Finally, the context vector \( c_{i}^{bs} \) is calculated as the weighted sum of the source annotations of attention by the weights alignment of the attention of single grammar branch distance.

$$ c_{i}^{bs} = \mathop \sum \limits_{j}^{J} \alpha_{ij}^{{bs_{n} }} h_{j} $$
(12)

4 Experiments and Results

4.1 Expreiment Settings

To evaluate the effectiveness of our proposed model, the commonly applied standard dataset IWSLT 2017Footnote 2 is used as the evaluation dataset. 204936 dual-language sentences in English and German is used as training data. The supplementary dev2010 dataset is as the validation data set, and tst2010, tst2011, tst2012, tst2013, tst2014 are used as testing data sets.

We use a local attention proposed by Luong et al. [5] as a baseline method. The local attention is improved on the basis of global attention. The local attention mechanism selectively focuses on the context of a window in which current source word is located in, and considers that the context can benefit decoder on the prediction of next generated word. Experiments prove that it not only reduce the computational cost, but also outperforms global attention on translation performance in terms of BLEU score.

The NMT model used in the experiment is implemented based on Nematus codes by Sennrich et al. [16]. We use the Stanford parser (Chang et al. [17]) to generate dependency trees for source sentences. Our model limits the source and target vocabulary size to 50 K and the maximum training sentence length to 50. We randomly shuffle our training data set in each epoch. The batch size is 40, the word embedding dimension is 512-dimensions, the hidden layer dimension is 1024-dimensions, and the decoded beam size is 12. The default dropout technique in Nematus is used on all the layers (Hinton et al. [18]). Our NMT model choose ADADELTA as the optimizer (Zeiler et al. [15]), and trains about 400,000 small batches. It runs on a single GeForce GTX 1080 GPU for 2 days. The case-sensitive 4-gram NIST BLEU score (Papineni et al. [19]) is used as the evaluation metric.

## Entries shown
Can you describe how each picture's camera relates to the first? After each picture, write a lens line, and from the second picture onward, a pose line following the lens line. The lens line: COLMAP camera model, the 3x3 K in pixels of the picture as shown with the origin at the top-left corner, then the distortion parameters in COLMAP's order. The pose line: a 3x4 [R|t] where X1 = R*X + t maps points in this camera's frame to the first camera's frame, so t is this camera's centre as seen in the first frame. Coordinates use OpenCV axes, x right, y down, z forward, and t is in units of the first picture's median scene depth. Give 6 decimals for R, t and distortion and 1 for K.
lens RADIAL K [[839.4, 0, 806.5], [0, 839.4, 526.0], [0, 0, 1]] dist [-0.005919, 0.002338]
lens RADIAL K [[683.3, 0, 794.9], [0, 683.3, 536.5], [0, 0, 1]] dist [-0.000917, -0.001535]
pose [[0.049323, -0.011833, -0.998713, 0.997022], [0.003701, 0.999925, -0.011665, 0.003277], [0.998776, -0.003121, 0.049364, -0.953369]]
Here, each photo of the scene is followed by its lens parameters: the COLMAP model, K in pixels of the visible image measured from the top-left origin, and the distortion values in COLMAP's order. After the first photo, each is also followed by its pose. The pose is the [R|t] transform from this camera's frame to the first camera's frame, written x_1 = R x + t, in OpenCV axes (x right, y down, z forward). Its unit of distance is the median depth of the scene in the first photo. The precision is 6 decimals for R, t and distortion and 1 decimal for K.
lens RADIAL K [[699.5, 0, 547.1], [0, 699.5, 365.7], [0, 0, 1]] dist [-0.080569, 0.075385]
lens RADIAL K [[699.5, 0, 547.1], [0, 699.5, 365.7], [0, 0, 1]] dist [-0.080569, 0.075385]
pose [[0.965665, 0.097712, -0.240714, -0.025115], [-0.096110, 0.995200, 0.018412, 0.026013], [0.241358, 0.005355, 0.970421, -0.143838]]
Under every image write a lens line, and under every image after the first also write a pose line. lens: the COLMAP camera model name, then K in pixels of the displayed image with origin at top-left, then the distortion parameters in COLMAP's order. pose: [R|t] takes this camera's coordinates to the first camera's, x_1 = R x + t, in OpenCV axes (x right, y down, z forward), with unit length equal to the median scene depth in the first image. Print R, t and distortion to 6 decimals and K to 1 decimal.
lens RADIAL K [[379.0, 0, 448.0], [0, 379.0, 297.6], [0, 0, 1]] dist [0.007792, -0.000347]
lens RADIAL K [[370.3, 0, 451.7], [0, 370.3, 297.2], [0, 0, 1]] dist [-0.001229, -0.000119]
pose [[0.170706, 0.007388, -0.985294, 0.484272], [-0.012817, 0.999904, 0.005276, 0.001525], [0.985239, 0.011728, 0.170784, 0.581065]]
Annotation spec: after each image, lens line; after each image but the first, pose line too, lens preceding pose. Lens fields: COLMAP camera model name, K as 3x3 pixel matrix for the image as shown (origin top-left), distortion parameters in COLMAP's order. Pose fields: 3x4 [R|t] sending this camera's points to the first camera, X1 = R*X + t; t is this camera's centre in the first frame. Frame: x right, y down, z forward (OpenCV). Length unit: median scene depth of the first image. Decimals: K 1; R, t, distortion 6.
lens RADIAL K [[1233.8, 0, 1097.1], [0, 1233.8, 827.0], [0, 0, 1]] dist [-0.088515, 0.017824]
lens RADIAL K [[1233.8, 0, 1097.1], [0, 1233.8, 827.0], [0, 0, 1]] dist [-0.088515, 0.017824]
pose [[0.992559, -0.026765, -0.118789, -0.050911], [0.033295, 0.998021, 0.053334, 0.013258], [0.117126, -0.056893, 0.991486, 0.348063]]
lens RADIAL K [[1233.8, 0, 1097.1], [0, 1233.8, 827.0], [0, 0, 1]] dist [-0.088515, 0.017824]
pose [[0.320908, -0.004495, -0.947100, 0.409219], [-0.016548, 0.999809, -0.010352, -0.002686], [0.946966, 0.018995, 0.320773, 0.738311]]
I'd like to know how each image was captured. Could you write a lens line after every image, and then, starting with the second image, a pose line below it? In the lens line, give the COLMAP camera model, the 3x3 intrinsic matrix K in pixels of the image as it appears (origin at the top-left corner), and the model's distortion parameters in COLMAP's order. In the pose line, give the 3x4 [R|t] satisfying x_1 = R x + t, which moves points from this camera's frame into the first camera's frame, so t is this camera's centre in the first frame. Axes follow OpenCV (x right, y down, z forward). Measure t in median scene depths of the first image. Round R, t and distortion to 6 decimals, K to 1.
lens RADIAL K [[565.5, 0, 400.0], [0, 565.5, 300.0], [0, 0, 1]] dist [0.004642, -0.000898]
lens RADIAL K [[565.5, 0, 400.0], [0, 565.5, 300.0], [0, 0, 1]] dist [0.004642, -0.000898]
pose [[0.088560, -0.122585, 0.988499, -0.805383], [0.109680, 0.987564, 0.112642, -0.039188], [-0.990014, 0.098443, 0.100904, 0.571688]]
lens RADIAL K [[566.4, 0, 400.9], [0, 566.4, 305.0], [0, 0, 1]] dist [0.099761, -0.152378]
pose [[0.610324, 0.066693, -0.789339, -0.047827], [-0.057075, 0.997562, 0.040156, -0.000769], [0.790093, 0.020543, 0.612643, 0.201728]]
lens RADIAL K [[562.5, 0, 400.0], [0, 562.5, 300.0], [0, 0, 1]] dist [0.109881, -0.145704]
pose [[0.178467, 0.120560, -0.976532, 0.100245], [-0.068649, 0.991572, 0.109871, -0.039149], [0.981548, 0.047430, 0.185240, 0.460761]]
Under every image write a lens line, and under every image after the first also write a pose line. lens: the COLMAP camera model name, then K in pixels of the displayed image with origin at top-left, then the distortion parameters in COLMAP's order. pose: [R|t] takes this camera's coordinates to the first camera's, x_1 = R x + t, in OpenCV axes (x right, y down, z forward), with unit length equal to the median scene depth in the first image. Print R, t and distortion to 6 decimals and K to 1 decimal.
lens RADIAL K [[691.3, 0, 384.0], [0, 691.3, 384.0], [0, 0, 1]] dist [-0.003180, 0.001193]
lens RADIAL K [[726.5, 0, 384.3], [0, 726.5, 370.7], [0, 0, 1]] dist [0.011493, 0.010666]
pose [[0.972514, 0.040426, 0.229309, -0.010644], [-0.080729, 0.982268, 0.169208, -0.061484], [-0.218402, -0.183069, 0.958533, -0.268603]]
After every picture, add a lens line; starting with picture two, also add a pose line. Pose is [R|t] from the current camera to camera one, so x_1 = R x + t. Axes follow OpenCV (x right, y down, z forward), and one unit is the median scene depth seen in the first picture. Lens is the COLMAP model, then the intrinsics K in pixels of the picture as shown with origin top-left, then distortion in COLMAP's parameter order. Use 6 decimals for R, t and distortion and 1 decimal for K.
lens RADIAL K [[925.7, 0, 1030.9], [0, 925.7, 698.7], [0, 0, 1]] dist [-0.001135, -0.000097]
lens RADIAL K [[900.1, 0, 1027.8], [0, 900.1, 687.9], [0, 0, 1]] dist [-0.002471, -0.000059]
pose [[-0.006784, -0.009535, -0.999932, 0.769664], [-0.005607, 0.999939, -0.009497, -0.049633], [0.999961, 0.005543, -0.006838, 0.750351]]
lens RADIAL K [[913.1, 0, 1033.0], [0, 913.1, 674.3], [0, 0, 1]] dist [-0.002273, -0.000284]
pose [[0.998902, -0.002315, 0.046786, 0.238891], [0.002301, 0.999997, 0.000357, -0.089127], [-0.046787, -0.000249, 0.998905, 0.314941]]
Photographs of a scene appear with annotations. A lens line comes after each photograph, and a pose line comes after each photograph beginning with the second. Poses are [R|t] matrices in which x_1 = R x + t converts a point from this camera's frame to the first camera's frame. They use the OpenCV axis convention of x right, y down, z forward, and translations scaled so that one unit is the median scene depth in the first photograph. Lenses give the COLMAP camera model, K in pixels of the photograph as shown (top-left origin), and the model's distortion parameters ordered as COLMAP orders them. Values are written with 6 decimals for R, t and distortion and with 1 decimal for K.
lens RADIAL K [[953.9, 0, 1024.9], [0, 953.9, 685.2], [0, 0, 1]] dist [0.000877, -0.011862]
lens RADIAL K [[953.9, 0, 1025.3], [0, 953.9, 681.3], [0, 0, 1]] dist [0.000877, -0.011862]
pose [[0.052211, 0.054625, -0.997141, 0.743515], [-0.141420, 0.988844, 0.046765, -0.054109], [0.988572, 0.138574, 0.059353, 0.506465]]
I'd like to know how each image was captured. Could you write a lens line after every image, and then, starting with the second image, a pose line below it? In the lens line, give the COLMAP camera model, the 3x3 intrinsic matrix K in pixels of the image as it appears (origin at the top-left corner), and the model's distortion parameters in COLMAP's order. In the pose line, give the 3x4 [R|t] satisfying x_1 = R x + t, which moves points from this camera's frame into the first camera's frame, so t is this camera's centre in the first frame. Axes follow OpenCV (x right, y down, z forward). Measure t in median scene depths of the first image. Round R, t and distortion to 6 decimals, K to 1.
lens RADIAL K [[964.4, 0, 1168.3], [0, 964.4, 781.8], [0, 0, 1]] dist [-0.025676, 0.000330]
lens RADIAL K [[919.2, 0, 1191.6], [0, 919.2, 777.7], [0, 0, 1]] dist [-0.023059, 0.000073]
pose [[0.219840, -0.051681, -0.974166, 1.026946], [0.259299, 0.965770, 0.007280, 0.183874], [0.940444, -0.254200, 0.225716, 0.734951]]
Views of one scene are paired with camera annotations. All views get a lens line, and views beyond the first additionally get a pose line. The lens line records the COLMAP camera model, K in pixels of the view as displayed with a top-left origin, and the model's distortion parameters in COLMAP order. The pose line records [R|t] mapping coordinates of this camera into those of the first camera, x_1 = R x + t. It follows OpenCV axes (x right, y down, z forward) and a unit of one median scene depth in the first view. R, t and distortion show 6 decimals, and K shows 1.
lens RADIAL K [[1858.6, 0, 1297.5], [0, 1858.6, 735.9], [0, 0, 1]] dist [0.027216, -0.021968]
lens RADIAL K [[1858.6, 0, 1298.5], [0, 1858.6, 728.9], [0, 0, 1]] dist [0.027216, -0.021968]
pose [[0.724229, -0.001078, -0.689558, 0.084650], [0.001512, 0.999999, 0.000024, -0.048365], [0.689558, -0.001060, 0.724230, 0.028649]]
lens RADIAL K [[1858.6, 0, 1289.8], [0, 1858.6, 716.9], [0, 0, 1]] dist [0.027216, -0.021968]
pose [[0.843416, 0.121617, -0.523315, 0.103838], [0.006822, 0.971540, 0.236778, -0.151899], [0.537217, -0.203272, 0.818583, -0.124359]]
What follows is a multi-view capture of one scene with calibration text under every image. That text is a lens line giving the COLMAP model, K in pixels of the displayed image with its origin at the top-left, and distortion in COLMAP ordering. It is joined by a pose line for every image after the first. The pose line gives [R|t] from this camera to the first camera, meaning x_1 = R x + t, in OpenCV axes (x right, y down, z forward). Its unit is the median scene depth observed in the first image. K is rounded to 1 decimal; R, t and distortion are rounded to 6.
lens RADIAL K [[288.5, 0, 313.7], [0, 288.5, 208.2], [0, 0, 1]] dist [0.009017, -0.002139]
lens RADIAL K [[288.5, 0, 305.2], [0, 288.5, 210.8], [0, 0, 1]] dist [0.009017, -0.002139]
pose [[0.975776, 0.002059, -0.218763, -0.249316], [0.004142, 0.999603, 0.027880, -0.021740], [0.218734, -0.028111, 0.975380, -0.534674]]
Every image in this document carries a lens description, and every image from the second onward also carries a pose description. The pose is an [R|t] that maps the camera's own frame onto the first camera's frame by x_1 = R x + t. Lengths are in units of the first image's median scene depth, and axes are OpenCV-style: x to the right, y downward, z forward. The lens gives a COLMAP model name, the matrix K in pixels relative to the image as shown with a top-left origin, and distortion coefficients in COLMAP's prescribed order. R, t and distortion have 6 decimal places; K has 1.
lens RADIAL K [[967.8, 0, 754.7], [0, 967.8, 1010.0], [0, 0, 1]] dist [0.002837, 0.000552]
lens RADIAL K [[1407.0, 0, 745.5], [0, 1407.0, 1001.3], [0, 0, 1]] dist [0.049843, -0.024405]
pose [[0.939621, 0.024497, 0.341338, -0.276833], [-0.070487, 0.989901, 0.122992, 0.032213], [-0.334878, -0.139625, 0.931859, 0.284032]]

## Task 1
Reproduce the machine translation text from "To evaluate the" up to and including "of BLEU score.".
## Task 2
For each statement, answer yes or no according to the machine translation text, and quote the words that decide it: (a) The batch size is 40. (b) Global attention serves as the baseline method. (c) The source and target vocabulary size is limited to 100 K.

## Answer section 1
To evaluate the effectiveness of our proposed model, the commonly applied standard dataset IWSLT 2017Footnote 2 is used as the evaluation dataset. 204936 dual-language sentences in English and German is used as training data. The supplementary dev2010 dataset is as the validation data set, and tst2010, tst2011, tst2012, tst2013, tst2014 are used as testing data sets.

We use a local attention proposed by Luong et al. [5] as a baseline method. The local attention is improved on the basis of global attention. The local attention mechanism selectively focuses on the context of a window in which current source word is located in, and considers that the context can benefit decoder on the prediction of next generated word. Experiments prove that it not only reduce the computational cost, but also outperforms global attention on translation performance in terms of BLEU score.

## Answer section 2
(a) Yes: "The batch size is 40".
(b) No: "We use a local attention proposed by Luong et al. [5] as a baseline method."
(c) No: "Our model limits the source and target vocabulary size to 50 K".